TEXT BLOCK:
--*--

A student loan watchdog may be coming off the beat.
The Consumer Financial Protection Bureau—the government agency set up in 2011 to protect consumers—is moving the office of Students & Young Consumers and folding it into the CFPB’s Office of Financial Education, according to a memo sent to CFPB staff Wednesday by acting director Mick Mulvaney. In the memo, Mulvaney said the changes were part of his efforts “to make the bureau more efficient, effective and accountable.”
But consumer advocates say the move essentially waters down the power of an office that has historically monitored the student loan industry for bad actors and practices, just as outstanding student debt hit $1.5 trillion and continues to climb. The reorganization also appears to be the latest front in a battle between state lawmakers, consumer advocates and federal officials over how best to monitor the student loan industry.
“At a time when the number of and the size of student loans are spiraling out of control, it’s simply appalling to me that the administration is deciding to close the one office in the United States government that is exclusively focused on promoting fairness in student lending,” said Christopher Peterson, a senior fellow at the Consumer Federation of America, a coalition of consumer groups.
The announcement comes as the future of the CFPB remains unclear. Mulvaney, the bureau’s current leader, who was installed in the role by President Donald Trump, has said he’d like to consider reducing regulations on the industries the agency oversees. Since Mulvaney took over, the agency has said it would revisit a rule aimed at preventing payday lenders from preying on customers. Mulvaney has also hinted at getting rid of the bureau’s consumer complaint database.
Though the CFPB is not technically shuttering the student loan office, the decision to move it indicates that the bureau will likely take a less assertive approach to student loan companies, said Peterson, a former senior counsel for enforcement policy and strategy at the CFPB. (The CFPB declined to comment beyond the contents of the memo.)
Previously, the unit interacted with state law enforcement officials on student loan issues, Peterson said. The agency also collected complaints, pushed companies to respond to them and held firms accountable for inappropriate practices. Now it will likely focus more on simply providing information to borrowers, he said.
Under the leadership of the bureau’s founding director, Richard Cordray, the CFPB took arguably the most aggressive approach of any federal agency to monitoring the student loan industry. That record has advocates like Persis Yu, the director of the Student Loan Borrower Assistance Project at the National Consumer Law Center, concerned that the student loan office’s new role could lead to “open season on borrowers” by bad actors.
The bureau has used its consumer complaint data to highlight the challenges student loan borrowers faced when dealing with private student-loan lenders and the companies hired by the Department of Education to service federal student loans.
Consumer advocates say the student-loan industry needs oversight
The agency has also generated $750 million in relief to student loan borrowers over its tenure, according to the CFPB’s own data. The CFPB also filed a lawsuit against student loan giant Navient last year. (Navient has disputed the allegations, calling them false).
Advocates worry that the reorganization will put the future of that work in jeopardy. Though financial education certainly has a role to play in curbing the student loan challenges of the nation’s 44 million borrowers, it alone can’t fix many of the nation’s student loan problems, Yu said.
“If things aren’t going the way that they’re supposed to go, there’s no amount of education that can solve for that,” she said. “You can know all the regulations by heart and that doesn’t help you if the servicer doesn’t process your application right.”
For years, borrower advocates have complained that student loan companies don’t do enough to work in borrowers’ best interest, in many cases, even in spite of their relationship with the Department of Education. Over the past few years, states have moved to regulate student loan companies to fill this void, something the CFPB has historically supported. But Betsy DeVos’s Department of Education has fought these rules, telling states they don’t have the right to regulate these firms.
The CFPB reorganization means that this work by states to protect student loan borrowers will likely become even more important, said Whitney Barkley-Denney, senior policy counsel at the Center for Responsible Lending.
“There is already a hunger for states to step up to protect borrowers,” Barkley-Denney said, citing results from a recent poll her organization conducted in Maryland. It found that just 12% of student loan borrowers trust the federal government to watch out for them. If there’s one “silver lining” to the change it will be the states “step up and do this work.”

--*--

GIVEN RECORDS:
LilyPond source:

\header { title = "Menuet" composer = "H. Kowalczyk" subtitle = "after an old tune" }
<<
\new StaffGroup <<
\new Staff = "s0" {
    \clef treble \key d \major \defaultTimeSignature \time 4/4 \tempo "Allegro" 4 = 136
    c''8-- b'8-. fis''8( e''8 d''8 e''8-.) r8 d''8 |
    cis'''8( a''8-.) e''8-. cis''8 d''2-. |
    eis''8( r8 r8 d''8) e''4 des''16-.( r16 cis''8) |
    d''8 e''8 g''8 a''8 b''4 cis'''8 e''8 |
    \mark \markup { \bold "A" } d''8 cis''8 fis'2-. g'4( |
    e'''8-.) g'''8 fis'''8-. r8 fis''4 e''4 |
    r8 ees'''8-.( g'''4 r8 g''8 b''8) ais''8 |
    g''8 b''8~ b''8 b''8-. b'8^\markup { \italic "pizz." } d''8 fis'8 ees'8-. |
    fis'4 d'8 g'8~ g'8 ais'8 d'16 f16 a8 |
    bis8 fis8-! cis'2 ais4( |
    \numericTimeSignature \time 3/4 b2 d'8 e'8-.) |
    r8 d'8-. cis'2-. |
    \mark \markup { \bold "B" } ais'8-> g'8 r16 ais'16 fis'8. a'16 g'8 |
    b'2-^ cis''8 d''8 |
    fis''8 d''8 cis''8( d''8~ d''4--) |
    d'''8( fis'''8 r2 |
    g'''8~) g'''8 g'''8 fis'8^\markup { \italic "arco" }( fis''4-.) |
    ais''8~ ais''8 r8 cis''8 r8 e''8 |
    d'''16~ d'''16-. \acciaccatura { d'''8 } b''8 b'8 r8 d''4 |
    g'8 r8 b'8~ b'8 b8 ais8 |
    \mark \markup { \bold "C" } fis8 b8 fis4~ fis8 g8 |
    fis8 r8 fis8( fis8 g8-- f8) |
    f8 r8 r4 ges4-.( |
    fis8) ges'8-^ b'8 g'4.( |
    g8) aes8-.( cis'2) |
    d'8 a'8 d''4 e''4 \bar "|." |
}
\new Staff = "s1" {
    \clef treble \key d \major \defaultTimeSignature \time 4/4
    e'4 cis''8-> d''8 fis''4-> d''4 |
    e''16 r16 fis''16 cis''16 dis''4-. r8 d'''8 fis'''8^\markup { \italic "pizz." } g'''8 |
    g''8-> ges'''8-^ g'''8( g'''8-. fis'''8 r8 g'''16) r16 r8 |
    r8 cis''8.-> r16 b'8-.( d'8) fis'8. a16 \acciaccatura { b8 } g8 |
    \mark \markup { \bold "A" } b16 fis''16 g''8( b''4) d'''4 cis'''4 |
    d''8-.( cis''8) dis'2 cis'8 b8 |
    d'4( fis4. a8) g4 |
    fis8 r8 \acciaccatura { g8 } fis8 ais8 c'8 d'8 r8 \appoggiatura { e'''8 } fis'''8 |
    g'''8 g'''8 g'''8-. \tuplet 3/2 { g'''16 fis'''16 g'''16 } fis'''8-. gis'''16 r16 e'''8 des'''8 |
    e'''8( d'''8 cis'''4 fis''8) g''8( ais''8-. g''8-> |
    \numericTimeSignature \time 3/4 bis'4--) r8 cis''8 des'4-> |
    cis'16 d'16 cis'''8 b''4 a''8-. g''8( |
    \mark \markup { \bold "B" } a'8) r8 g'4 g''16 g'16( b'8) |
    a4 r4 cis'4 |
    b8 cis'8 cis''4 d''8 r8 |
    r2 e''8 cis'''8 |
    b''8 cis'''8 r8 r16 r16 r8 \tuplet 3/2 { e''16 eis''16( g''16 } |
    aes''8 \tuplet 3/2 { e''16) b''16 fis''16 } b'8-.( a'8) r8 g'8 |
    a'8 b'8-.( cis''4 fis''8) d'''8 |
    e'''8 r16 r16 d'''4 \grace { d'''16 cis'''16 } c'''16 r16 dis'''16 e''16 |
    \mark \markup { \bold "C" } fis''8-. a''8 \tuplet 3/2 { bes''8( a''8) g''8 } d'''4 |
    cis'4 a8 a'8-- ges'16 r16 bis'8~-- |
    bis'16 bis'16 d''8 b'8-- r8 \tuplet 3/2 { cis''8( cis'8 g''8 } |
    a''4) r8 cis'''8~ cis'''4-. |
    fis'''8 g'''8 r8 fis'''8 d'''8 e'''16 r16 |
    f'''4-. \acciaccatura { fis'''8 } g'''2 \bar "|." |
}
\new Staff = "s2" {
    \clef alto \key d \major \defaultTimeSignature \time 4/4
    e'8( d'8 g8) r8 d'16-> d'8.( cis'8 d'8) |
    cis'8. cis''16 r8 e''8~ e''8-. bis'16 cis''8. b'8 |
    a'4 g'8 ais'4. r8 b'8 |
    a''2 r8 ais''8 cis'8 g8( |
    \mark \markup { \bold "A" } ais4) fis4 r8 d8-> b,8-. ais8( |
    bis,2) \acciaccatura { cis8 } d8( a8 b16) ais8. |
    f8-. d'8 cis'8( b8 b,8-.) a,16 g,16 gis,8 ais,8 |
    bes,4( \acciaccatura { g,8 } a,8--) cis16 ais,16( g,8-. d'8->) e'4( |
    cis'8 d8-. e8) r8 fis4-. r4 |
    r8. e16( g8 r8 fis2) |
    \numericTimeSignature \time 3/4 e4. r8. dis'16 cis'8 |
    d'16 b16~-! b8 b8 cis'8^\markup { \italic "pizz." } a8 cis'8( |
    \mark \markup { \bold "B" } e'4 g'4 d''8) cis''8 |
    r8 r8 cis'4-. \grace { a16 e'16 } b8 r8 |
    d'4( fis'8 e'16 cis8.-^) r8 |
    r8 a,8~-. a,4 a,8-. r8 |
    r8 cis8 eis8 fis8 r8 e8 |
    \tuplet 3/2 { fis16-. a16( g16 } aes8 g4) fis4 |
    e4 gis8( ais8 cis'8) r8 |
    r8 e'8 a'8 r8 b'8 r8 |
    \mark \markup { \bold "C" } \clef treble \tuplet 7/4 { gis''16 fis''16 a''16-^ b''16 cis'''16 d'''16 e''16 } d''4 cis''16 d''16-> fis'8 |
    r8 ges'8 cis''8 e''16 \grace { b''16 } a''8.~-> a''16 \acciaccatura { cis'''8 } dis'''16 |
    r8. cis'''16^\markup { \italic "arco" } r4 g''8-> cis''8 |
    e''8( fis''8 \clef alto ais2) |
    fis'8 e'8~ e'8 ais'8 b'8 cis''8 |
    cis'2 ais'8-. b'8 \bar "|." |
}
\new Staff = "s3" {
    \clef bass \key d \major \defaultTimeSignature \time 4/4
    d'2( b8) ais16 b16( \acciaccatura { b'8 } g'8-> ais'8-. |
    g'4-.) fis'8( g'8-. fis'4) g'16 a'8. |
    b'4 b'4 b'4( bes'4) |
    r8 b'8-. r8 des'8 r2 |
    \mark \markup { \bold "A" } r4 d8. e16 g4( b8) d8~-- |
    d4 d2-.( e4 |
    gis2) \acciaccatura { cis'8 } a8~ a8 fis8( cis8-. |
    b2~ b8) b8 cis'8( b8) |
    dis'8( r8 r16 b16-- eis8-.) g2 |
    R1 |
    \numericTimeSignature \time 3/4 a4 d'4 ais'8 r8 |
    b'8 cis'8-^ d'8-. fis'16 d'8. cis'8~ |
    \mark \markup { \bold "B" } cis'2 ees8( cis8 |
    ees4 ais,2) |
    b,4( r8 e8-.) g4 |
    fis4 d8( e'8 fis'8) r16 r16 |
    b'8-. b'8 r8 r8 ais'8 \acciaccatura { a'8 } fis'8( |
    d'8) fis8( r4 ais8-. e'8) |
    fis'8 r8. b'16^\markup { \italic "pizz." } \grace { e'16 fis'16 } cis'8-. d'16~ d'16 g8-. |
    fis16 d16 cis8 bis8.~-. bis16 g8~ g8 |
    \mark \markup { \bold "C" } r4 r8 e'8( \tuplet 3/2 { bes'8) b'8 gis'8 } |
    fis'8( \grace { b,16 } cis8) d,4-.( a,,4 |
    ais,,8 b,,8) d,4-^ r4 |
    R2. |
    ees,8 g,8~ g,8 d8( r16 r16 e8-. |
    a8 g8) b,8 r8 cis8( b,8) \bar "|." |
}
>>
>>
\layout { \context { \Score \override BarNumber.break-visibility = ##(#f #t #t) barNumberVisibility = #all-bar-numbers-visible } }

--*--

PROBLEM TO SOLVE:
Duplicate the stretch of the CFPB student loan article from "The bureau has" through "problems, Yu said.", word for word. None of the entries are needed for this.

SOLUTION:
The bureau has used its consumer complaint data to highlight the challenges student loan borrowers faced when dealing with private student-loan lenders and the companies hired by the Department of Education to service federal student loans.
Consumer advocates say the student-loan industry needs oversight
The agency has also generated $750 million in relief to student loan borrowers over its tenure, according to the CFPB’s own data. The CFPB also filed a lawsuit against student loan giant Navient last year. (Navient has disputed the allegations, calling them false).
Advocates worry that the reorganization will put the future of that work in jeopardy. Though financial education certainly has a role to play in curbing the student loan challenges of the nation’s 44 million borrowers, it alone can’t fix many of the nation’s student loan problems, Yu said.